[[ RECORDS PROVIDED, beginning ]]

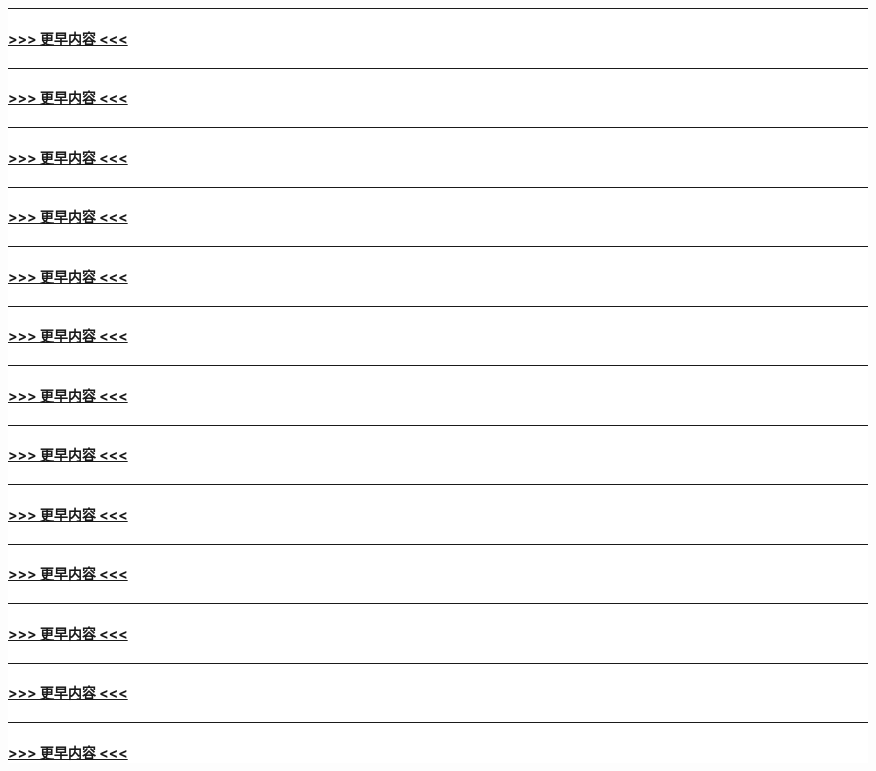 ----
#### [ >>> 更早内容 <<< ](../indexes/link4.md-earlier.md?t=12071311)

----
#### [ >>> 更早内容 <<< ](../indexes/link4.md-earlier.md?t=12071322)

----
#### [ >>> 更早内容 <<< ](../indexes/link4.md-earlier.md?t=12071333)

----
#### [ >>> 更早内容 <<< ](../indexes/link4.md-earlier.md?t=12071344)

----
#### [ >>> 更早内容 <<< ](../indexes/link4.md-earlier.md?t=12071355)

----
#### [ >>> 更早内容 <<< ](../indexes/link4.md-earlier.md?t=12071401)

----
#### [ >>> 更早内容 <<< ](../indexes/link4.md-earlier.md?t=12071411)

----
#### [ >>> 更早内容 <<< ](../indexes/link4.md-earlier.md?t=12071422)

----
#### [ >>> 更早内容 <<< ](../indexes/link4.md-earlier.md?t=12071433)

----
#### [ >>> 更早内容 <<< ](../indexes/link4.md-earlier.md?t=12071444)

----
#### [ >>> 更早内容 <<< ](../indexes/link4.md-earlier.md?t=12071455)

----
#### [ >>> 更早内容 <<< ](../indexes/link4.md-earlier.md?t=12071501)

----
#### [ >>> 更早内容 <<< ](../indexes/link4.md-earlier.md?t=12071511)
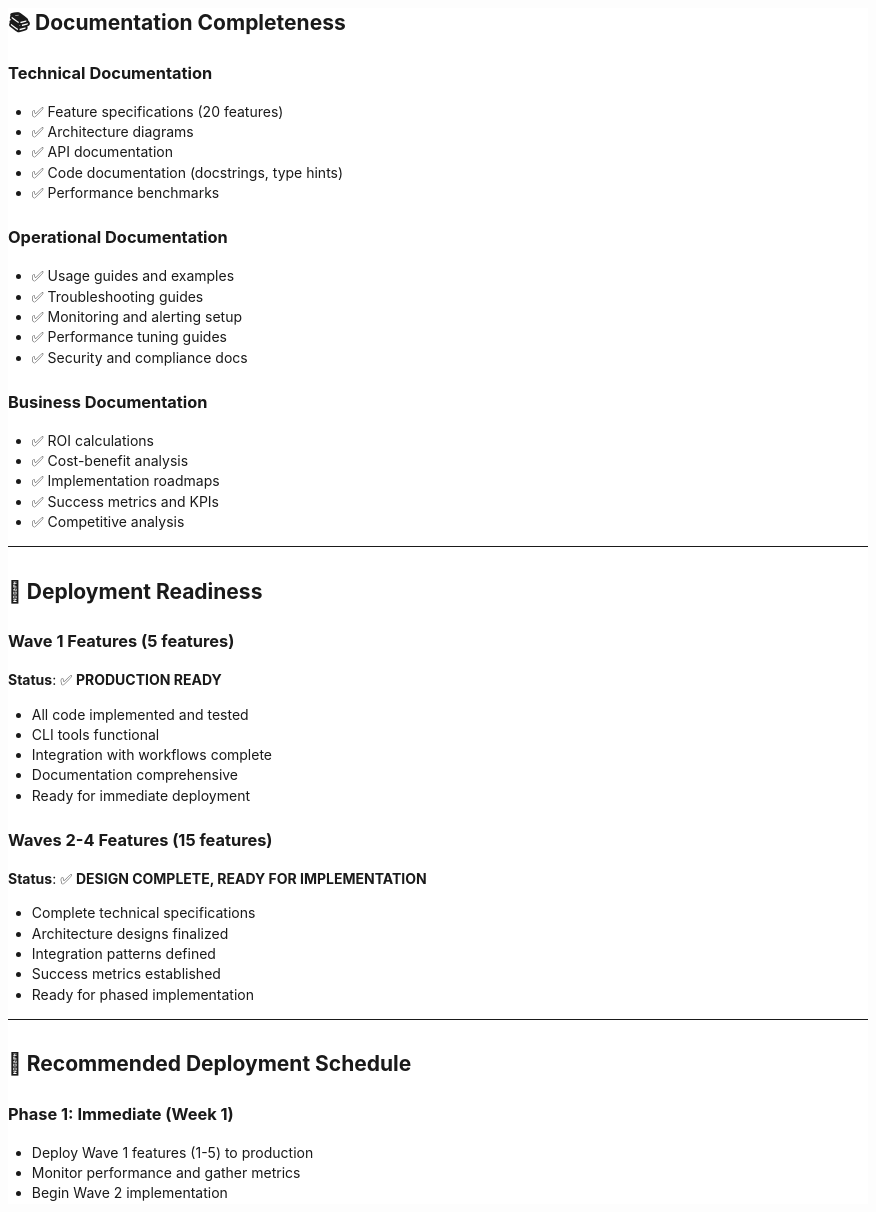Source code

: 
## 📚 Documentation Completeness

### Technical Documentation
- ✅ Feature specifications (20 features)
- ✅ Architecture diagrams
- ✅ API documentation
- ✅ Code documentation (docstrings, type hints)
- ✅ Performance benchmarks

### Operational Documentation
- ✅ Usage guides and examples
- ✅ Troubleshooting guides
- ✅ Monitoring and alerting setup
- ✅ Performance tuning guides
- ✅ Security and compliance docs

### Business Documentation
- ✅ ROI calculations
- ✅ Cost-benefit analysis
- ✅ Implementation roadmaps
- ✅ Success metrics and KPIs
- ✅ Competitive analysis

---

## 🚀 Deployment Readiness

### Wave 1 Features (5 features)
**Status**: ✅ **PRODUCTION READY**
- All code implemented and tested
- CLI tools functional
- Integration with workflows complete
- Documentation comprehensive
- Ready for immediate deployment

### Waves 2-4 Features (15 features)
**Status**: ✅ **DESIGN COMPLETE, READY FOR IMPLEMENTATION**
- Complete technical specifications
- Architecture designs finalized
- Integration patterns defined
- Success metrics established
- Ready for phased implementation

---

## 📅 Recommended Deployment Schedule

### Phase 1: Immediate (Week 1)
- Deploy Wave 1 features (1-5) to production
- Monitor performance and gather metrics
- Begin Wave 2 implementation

[[ RECORDS PROVIDED, end ]]

Exactly as written, repeat the lines from the beginning of the entries up to and including the line with "- ✅ Usage guides and examples", but not the pictures.

### ANSWER AREA
 ----
#### [ >>> 更早内容 <<< ](../indexes/link4.md-earlier.md?t=12071311)

----
#### [ >>> 更早内容 <<< ](../indexes/link4.md-earlier.md?t=12071322)

----
#### [ >>> 更早内容 <<< ](../indexes/link4.md-earlier.md?t=12071333)

----
#### [ >>> 更早内容 <<< ](../indexes/link4.md-earlier.md?t=12071344)

----
#### [ >>> 更早内容 <<< ](../indexes/link4.md-earlier.md?t=12071355)

----
#### [ >>> 更早内容 <<< ](../indexes/link4.md-earlier.md?t=12071401)

----
#### [ >>> 更早内容 <<< ](../indexes/link4.md-earlier.md?t=12071411)

----
#### [ >>> 更早内容 <<< ](../indexes/link4.md-earlier.md?t=12071422)

----
#### [ >>> 更早内容 <<< ](../indexes/link4.md-earlier.md?t=12071433)

----
#### [ >>> 更早内容 <<< ](../indexes/link4.md-earlier.md?t=12071444)

----
#### [ >>> 更早内容 <<< ](../indexes/link4.md-earlier.md?t=12071455)

----
#### [ >>> 更早内容 <<< ](../indexes/link4.md-earlier.md?t=12071501)

----
#### [ >>> 更早内容 <<< ](../indexes/link4.md-earlier.md?t=12071511)
Source code

: 
## 📚 Documentation Completeness

### Technical Documentation
- ✅ Feature specifications (20 features)
- ✅ Architecture diagrams
- ✅ API documentation
- ✅ Code documentation (docstrings, type hints)
- ✅ Performance benchmarks

### Operational Documentation
- ✅ Usage guides and examples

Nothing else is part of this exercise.